When writing a CORBA server, it is useful to have a simulation client application that can be used to perform ad-hoc testing of the server. A GUI-based “generic” test client could be built using the DII, and it might work as follows.

• The user specifies an object reference that the test client should use. This object reference might be obtained from the Naming Service (Chapter 4) or as a stringified IOR (Section 3.4.2) from a file.
• The GUI client retrieves the repository id from the object reference. It then uses this type information to obtain the signatures of its operations from the IFR. The GUI displays a menu of the operation names.
• The user selects an operation from the menu and the GUI then displays dialog boxes to prompt the user to provide values for all in and inout parameters. If a parameter is of a compound type then the GUI client will use the TypeCode to recursively drill down into the type and display dialog boxes for each component of the compound type. The compound value is built up with the aid of the DynAny APIs.
• When the user has provided all the parameter values, the GUI client creates a CORBA::Request object and calls invoke() upon it. When the operation returns, the GUI displays all the out and inout parameters, and the return value.

It is possible to imagine such a GUI that would record the parameter values inputted by the user and then generate a regression testing program that could be rerun independently of the interactive GUI.
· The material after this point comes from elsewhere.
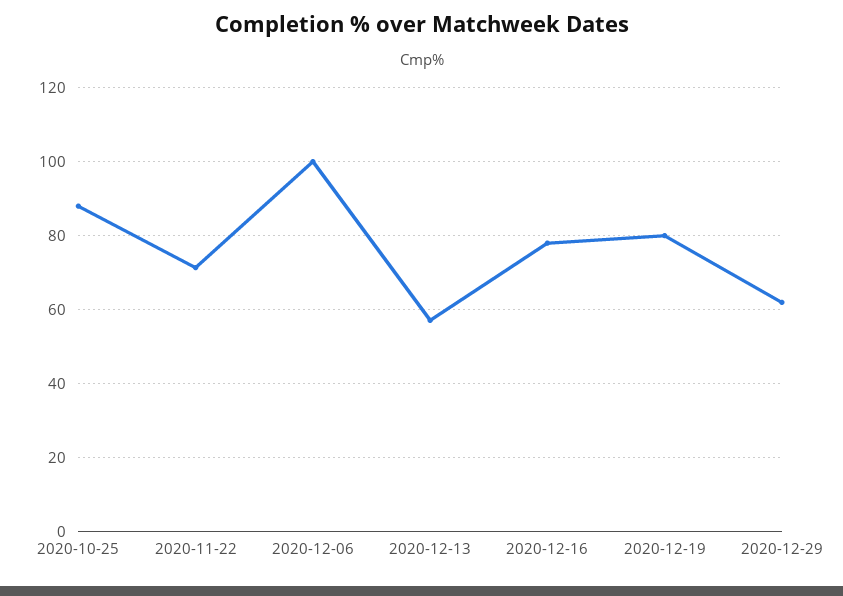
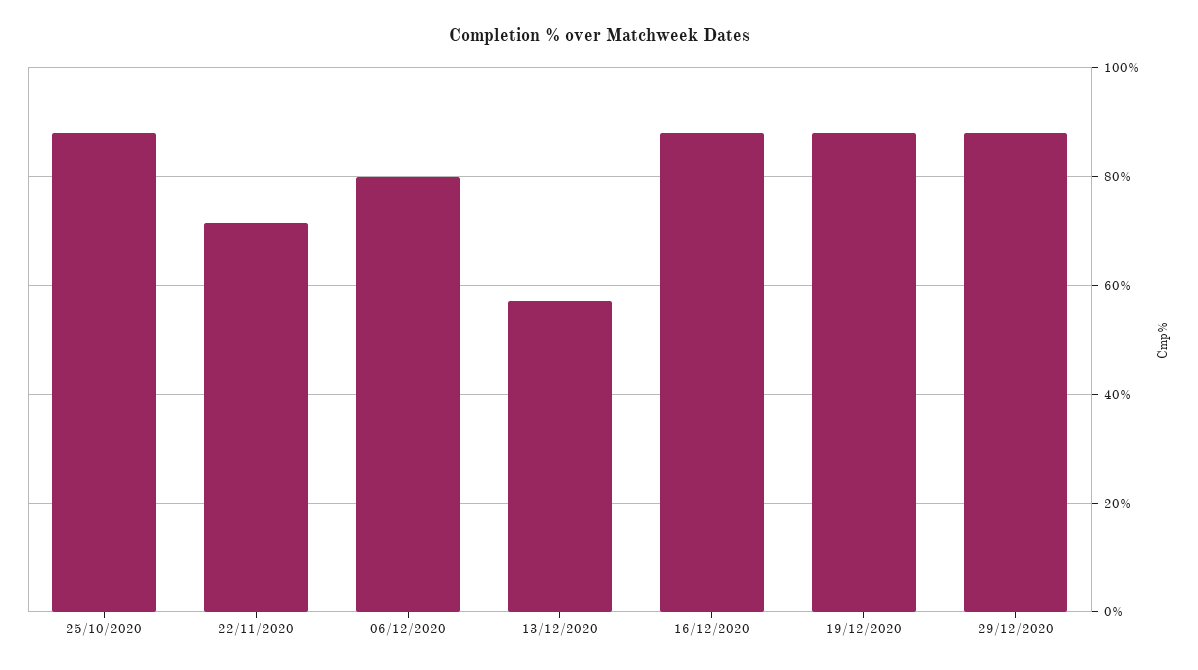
2020-12-06: 100 -> 80
2020-12-16: 78 -> 88
2020-12-19: 80 -> 88
2020-12-29: 62 -> 88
15.5  Dynamic Server Interface (DSI)

The dynamic server interface (DSI) is often described as being the server-side equivalent of the DII. It is a set of APIs that allows a server application to process incoming requests on IDL interfaces for which it does not have the relevant stub code or skeleton code. Like the DII, the DSI can be used to build gateways or testing applications. For example, a DSI-based testing server might accept incoming requests and assign values to inout and out parameters based on values it obtains from a random number generator or a configuration file/database.